In the listing below, find every line that contains the string "order" and copy each of those lines in full.

··· Material shown ···

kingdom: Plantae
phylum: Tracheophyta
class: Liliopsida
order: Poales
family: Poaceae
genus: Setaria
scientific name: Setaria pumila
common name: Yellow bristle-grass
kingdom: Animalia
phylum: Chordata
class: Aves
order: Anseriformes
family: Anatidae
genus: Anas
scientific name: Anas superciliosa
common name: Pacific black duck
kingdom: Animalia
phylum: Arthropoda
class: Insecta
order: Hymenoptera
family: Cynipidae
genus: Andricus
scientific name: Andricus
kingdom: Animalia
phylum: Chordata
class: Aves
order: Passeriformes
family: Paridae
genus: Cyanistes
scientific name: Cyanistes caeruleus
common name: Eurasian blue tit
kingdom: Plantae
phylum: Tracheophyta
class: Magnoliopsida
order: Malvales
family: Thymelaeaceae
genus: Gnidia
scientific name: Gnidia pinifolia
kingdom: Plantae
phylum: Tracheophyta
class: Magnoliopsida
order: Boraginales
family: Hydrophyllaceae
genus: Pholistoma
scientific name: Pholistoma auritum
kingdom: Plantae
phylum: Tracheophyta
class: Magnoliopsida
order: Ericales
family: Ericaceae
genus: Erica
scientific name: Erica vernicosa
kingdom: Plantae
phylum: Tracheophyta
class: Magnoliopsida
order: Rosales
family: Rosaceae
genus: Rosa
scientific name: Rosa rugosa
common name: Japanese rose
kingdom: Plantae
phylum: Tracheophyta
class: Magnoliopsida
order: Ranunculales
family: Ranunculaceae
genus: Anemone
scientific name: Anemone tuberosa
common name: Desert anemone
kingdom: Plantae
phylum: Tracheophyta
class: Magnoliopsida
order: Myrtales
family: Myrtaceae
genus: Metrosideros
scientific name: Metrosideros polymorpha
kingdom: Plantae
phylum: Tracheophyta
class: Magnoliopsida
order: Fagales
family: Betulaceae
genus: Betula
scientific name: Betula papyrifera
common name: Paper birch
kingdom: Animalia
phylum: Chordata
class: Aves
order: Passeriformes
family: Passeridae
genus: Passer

···

Response to this exercise:
order: Poales
order: Anseriformes
order: Hymenoptera
order: Passeriformes
order: Malvales
order: Boraginales
order: Ericales
order: Rosales
order: Ranunculales
order: Myrtales
order: Fagales
order: Passeriformes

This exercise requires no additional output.